== DATASET CONTENT ==

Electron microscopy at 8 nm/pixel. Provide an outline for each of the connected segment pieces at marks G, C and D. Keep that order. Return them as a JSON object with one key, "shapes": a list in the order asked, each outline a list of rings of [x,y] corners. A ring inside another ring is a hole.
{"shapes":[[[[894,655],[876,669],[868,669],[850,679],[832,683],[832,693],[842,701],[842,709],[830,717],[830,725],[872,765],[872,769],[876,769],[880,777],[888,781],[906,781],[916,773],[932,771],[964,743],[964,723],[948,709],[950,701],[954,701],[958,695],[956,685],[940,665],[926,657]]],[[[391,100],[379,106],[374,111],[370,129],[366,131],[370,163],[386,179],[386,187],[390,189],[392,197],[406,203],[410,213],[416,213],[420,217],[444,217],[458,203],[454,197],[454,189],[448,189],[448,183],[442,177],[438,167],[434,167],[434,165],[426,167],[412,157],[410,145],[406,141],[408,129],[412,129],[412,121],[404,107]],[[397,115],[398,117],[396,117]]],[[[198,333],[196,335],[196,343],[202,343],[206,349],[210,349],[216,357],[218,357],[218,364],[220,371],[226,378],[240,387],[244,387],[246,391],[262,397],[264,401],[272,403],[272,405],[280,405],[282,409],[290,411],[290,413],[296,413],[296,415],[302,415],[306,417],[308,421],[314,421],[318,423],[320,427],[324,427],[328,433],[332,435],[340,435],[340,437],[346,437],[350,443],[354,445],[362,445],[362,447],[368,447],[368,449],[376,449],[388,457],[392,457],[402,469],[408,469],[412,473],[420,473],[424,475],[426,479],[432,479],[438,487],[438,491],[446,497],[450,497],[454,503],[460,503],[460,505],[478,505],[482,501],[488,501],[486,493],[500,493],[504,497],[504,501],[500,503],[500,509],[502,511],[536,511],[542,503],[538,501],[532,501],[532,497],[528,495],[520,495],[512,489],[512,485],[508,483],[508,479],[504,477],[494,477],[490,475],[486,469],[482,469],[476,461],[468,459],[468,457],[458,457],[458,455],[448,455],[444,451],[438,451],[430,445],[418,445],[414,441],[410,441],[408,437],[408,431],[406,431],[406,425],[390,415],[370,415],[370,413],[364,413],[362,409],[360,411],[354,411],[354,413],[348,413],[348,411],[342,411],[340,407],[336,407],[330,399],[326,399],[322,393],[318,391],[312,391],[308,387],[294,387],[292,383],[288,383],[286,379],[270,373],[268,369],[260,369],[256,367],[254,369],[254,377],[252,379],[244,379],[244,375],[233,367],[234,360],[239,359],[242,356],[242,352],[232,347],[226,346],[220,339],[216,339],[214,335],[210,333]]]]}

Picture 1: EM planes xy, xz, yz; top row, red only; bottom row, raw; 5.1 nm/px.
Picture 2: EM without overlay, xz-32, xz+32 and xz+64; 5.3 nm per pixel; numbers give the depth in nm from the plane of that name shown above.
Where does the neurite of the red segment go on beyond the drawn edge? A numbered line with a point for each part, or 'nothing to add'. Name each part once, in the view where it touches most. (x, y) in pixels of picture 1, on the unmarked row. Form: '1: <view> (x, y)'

== TASK DESCRIPTION ==
Please repeat each entry. Keep every word the same.

== COMPLETED TASK ==
Electron microscopy at 8 nm/pixel. Provide an outline for each of the connected segment pieces at marks G, C and D. Keep that order. Return them as a JSON object with one key, "shapes": a list in the order asked, each outline a list of rings of [x,y] corners. A ring inside another ring is a hole.
{"shapes":[[[[894,655],[876,669],[868,669],[850,679],[832,683],[832,693],[842,701],[842,709],[830,717],[830,725],[872,765],[872,769],[876,769],[880,777],[888,781],[906,781],[916,773],[932,771],[964,743],[964,723],[948,709],[950,701],[954,701],[958,695],[956,685],[940,665],[926,657]]],[[[391,100],[379,106],[374,111],[370,129],[366,131],[370,163],[386,179],[386,187],[390,189],[392,197],[406,203],[410,213],[416,213],[420,217],[444,217],[458,203],[454,197],[454,189],[448,189],[448,183],[442,177],[438,167],[434,167],[434,165],[426,167],[412,157],[410,145],[406,141],[408,129],[412,129],[412,121],[404,107]],[[397,115],[398,117],[396,117]]],[[[198,333],[196,335],[196,343],[202,343],[206,349],[210,349],[216,357],[218,357],[218,364],[220,371],[226,378],[240,387],[244,387],[246,391],[262,397],[264,401],[272,403],[272,405],[280,405],[282,409],[290,411],[290,413],[296,413],[296,415],[302,415],[306,417],[308,421],[314,421],[318,423],[320,427],[324,427],[328,433],[332,435],[340,435],[340,437],[346,437],[350,443],[354,445],[362,445],[362,447],[368,447],[368,449],[376,449],[388,457],[392,457],[402,469],[408,469],[412,473],[420,473],[424,475],[426,479],[432,479],[438,487],[438,491],[446,497],[450,497],[454,503],[460,503],[460,505],[478,505],[482,501],[488,501],[486,493],[500,493],[504,497],[504,501],[500,503],[500,509],[502,511],[536,511],[542,503],[538,501],[532,501],[532,497],[528,495],[520,495],[512,489],[512,485],[508,483],[508,479],[504,477],[494,477],[490,475],[486,469],[482,469],[476,461],[468,459],[468,457],[458,457],[458,455],[448,455],[444,451],[438,451],[430,445],[418,445],[414,441],[410,441],[408,437],[408,431],[406,431],[406,425],[390,415],[370,415],[370,413],[364,413],[362,409],[360,411],[354,411],[354,413],[348,413],[348,411],[342,411],[340,407],[336,407],[330,399],[326,399],[322,393],[318,391],[312,391],[308,387],[294,387],[292,383],[288,383],[286,379],[270,373],[268,369],[260,369],[256,367],[254,369],[254,377],[252,379],[244,379],[244,375],[233,367],[234,360],[239,359],[242,356],[242,352],[232,347],[226,346],[220,339],[216,339],[214,335],[210,333]]]]}

Picture 1: EM planes xy, xz, yz; top row, red only; bottom row, raw; 5.1 nm/px.
Picture 2: EM without overlay, xz-32, xz+32 and xz+64; 5.3 nm per pixel; numbers give the depth in nm from the plane of that name shown above.
Where does the neurite of the red segment go on beyond the drawn edge? A numbered line with a point for each part, or 'nothing to add'. Name each part once, in the view where it touches most. (x, y) in pixels of picture 1, on the unmarked row. Form: '1: <view> (x, y)'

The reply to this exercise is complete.